▸ **Work to be completed**: Change every occurrence of "layermask" in the data below to "layer mask" and reproduce the data with no other changes.

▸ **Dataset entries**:

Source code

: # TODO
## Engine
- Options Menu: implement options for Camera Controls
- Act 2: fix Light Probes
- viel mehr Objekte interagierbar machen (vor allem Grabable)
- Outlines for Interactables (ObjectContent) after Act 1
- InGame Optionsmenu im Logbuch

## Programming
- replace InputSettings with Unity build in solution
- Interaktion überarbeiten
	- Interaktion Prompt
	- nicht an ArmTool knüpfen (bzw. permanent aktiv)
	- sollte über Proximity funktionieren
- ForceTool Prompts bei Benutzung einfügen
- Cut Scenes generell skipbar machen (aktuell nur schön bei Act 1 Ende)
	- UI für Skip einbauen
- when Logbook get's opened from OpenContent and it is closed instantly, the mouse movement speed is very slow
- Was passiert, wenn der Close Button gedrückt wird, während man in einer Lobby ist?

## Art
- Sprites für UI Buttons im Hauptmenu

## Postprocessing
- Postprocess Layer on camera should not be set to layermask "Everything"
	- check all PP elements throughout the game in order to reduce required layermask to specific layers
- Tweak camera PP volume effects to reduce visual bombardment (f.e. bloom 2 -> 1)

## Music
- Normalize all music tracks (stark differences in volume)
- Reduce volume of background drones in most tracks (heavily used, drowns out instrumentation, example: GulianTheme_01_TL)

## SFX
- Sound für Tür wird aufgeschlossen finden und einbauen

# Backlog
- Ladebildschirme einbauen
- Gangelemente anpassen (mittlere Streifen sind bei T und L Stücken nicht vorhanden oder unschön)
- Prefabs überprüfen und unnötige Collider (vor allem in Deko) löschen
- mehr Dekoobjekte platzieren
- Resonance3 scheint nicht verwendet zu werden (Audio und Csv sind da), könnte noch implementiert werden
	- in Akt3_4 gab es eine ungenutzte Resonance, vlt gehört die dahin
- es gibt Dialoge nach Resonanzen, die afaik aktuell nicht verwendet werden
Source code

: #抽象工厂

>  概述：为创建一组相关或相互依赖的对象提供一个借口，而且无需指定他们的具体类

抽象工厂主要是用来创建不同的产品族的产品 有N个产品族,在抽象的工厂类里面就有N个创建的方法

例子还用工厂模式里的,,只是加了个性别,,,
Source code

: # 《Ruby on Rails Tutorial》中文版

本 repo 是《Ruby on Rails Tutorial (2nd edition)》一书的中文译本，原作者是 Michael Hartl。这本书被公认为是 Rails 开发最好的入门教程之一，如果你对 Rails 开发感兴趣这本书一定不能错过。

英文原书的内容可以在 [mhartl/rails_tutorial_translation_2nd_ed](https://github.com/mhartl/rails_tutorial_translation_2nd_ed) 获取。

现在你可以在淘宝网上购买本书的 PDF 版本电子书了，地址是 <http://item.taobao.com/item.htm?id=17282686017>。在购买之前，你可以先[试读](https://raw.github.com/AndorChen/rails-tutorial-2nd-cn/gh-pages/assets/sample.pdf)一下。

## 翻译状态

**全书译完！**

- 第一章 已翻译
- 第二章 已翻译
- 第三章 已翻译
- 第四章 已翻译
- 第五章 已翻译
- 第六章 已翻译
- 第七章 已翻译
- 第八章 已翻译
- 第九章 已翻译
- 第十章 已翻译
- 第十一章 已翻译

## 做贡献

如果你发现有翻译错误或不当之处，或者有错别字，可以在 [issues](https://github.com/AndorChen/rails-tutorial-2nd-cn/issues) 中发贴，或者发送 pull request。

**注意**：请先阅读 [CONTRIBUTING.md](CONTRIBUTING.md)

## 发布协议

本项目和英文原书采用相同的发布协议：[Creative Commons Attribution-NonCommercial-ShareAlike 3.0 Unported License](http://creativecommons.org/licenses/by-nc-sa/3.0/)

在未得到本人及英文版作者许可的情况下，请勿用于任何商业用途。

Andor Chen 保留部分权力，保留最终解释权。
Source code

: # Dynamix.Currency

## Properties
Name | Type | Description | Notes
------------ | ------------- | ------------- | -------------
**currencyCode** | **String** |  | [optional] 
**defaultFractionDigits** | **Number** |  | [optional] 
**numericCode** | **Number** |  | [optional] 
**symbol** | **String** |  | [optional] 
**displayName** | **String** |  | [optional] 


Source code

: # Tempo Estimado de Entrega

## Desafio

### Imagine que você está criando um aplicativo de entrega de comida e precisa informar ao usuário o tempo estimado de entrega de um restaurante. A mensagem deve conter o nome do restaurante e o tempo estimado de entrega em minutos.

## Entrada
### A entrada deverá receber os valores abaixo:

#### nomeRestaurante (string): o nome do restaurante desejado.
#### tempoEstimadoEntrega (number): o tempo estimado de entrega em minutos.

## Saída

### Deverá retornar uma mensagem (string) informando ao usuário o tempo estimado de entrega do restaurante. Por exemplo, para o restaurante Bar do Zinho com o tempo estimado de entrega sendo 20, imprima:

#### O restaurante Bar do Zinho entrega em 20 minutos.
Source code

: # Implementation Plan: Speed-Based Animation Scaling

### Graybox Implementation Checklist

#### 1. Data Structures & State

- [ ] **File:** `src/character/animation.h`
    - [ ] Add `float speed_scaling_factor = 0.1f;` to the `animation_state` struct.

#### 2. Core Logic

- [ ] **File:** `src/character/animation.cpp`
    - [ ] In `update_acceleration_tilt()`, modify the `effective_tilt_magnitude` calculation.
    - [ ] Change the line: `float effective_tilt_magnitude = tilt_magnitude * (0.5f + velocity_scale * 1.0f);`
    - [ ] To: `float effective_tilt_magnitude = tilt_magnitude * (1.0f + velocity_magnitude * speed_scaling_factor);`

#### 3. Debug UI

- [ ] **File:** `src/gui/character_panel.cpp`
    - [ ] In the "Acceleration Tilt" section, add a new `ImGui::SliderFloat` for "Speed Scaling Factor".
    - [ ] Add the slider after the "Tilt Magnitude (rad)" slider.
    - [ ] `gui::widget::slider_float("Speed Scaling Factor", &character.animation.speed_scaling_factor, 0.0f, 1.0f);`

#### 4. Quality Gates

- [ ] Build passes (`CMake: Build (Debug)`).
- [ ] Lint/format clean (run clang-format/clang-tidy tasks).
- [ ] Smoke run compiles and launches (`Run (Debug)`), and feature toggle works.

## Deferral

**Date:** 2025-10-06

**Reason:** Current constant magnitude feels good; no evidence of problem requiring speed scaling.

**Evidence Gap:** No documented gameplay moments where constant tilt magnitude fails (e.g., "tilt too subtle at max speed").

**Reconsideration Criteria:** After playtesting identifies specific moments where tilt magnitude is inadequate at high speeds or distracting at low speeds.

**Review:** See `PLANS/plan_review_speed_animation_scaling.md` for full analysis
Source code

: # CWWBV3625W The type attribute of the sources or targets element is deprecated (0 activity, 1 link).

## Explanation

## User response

▸ **Answer section**:
Source code

: # TODO
## Engine
- Options Menu: implement options for Camera Controls
- Act 2: fix Light Probes
- viel mehr Objekte interagierbar machen (vor allem Grabable)
- Outlines for Interactables (ObjectContent) after Act 1
- InGame Optionsmenu im Logbuch

## Programming
- replace InputSettings with Unity build in solution
- Interaktion überarbeiten
	- Interaktion Prompt
	- nicht an ArmTool knüpfen (bzw. permanent aktiv)
	- sollte über Proximity funktionieren
- ForceTool Prompts bei Benutzung einfügen
- Cut Scenes generell skipbar machen (aktuell nur schön bei Act 1 Ende)
	- UI für Skip einbauen
- when Logbook get's opened from OpenContent and it is closed instantly, the mouse movement speed is very slow
- Was passiert, wenn der Close Button gedrückt wird, während man in einer Lobby ist?

## Art
- Sprites für UI Buttons im Hauptmenu

## Postprocessing
- Postprocess Layer on camera should not be set to layer mask "Everything"
	- check all PP elements throughout the game in order to reduce required layer mask to specific layers
- Tweak camera PP volume effects to reduce visual bombardment (f.e. bloom 2 -> 1)

## Music
- Normalize all music tracks (stark differences in volume)
- Reduce volume of background drones in most tracks (heavily used, drowns out instrumentation, example: GulianTheme_01_TL)

## SFX
- Sound für Tür wird aufgeschlossen finden und einbauen

# Backlog
- Ladebildschirme einbauen
- Gangelemente anpassen (mittlere Streifen sind bei T und L Stücken nicht vorhanden oder unschön)
- Prefabs überprüfen und unnötige Collider (vor allem in Deko) löschen
- mehr Dekoobjekte platzieren
- Resonance3 scheint nicht verwendet zu werden (Audio und Csv sind da), könnte noch implementiert werden
	- in Akt3_4 gab es eine ungenutzte Resonance, vlt gehört die dahin
- es gibt Dialoge nach Resonanzen, die afaik aktuell nicht verwendet werden
Source code

: #抽象工厂

>  概述：为创建一组相关或相互依赖的对象提供一个借口，而且无需指定他们的具体类

抽象工厂主要是用来创建不同的产品族的产品 有N个产品族,在抽象的工厂类里面就有N个创建的方法

例子还用工厂模式里的,,只是加了个性别,,,
Source code

: # 《Ruby on Rails Tutorial》中文版

本 repo 是《Ruby on Rails Tutorial (2nd edition)》一书的中文译本，原作者是 Michael Hartl。这本书被公认为是 Rails 开发最好的入门教程之一，如果你对 Rails 开发感兴趣这本书一定不能错过。

英文原书的内容可以在 [mhartl/rails_tutorial_translation_2nd_ed](https://github.com/mhartl/rails_tutorial_translation_2nd_ed) 获取。

现在你可以在淘宝网上购买本书的 PDF 版本电子书了，地址是 <http://item.taobao.com/item.htm?id=17282686017>。在购买之前，你可以先[试读](https://raw.github.com/AndorChen/rails-tutorial-2nd-cn/gh-pages/assets/sample.pdf)一下。

## 翻译状态

**全书译完！**

- 第一章 已翻译
- 第二章 已翻译
- 第三章 已翻译
- 第四章 已翻译
- 第五章 已翻译
- 第六章 已翻译
- 第七章 已翻译
- 第八章 已翻译
- 第九章 已翻译
- 第十章 已翻译
- 第十一章 已翻译

## 做贡献

如果你发现有翻译错误或不当之处，或者有错别字，可以在 [issues](https://github.com/AndorChen/rails-tutorial-2nd-cn/issues) 中发贴，或者发送 pull request。

**注意**：请先阅读 [CONTRIBUTING.md](CONTRIBUTING.md)

## 发布协议

本项目和英文原书采用相同的发布协议：[Creative Commons Attribution-NonCommercial-ShareAlike 3.0 Unported License](http://creativecommons.org/licenses/by-nc-sa/3.0/)

在未得到本人及英文版作者许可的情况下，请勿用于任何商业用途。

Andor Chen 保留部分权力，保留最终解释权。
Source code

: # Dynamix.Currency

## Properties
Name | Type | Description | Notes
------------ | ------------- | ------------- | -------------
**currencyCode** | **String** |  | [optional] 
**defaultFractionDigits** | **Number** |  | [optional] 
**numericCode** | **Number** |  | [optional] 
**symbol** | **String** |  | [optional] 
**displayName** | **String** |  | [optional] 


Source code

: # Tempo Estimado de Entrega

## Desafio

### Imagine que você está criando um aplicativo de entrega de comida e precisa informar ao usuário o tempo estimado de entrega de um restaurante. A mensagem deve conter o nome do restaurante e o tempo estimado de entrega em minutos.

## Entrada
### A entrada deverá receber os valores abaixo:

#### nomeRestaurante (string): o nome do restaurante desejado.
#### tempoEstimadoEntrega (number): o tempo estimado de entrega em minutos.

## Saída

### Deverá retornar uma mensagem (string) informando ao usuário o tempo estimado de entrega do restaurante. Por exemplo, para o restaurante Bar do Zinho com o tempo estimado de entrega sendo 20, imprima:

#### O restaurante Bar do Zinho entrega em 20 minutos.
Source code

: # Implementation Plan: Speed-Based Animation Scaling

### Graybox Implementation Checklist

#### 1. Data Structures & State

- [ ] **File:** `src/character/animation.h`
    - [ ] Add `float speed_scaling_factor = 0.1f;` to the `animation_state` struct.

#### 2. Core Logic

- [ ] **File:** `src/character/animation.cpp`
    - [ ] In `update_acceleration_tilt()`, modify the `effective_tilt_magnitude` calculation.
    - [ ] Change the line: `float effective_tilt_magnitude = tilt_magnitude * (0.5f + velocity_scale * 1.0f);`
    - [ ] To: `float effective_tilt_magnitude = tilt_magnitude * (1.0f + velocity_magnitude * speed_scaling_factor);`

#### 3. Debug UI

- [ ] **File:** `src/gui/character_panel.cpp`
    - [ ] In the "Acceleration Tilt" section, add a new `ImGui::SliderFloat` for "Speed Scaling Factor".
    - [ ] Add the slider after the "Tilt Magnitude (rad)" slider.
    - [ ] `gui::widget::slider_float("Speed Scaling Factor", &character.animation.speed_scaling_factor, 0.0f, 1.0f);`

#### 4. Quality Gates

- [ ] Build passes (`CMake: Build (Debug)`).
- [ ] Lint/format clean (run clang-format/clang-tidy tasks).
- [ ] Smoke run compiles and launches (`Run (Debug)`), and feature toggle works.

## Deferral

**Date:** 2025-10-06

**Reason:** Current constant magnitude feels good; no evidence of problem requiring speed scaling.

**Evidence Gap:** No documented gameplay moments where constant tilt magnitude fails (e.g., "tilt too subtle at max speed").

**Reconsideration Criteria:** After playtesting identifies specific moments where tilt magnitude is inadequate at high speeds or distracting at low speeds.

**Review:** See `PLANS/plan_review_speed_animation_scaling.md` for full analysis
Source code

: # CWWBV3625W The type attribute of the sources or targets element is deprecated (0 activity, 1 link).

## Explanation

## User response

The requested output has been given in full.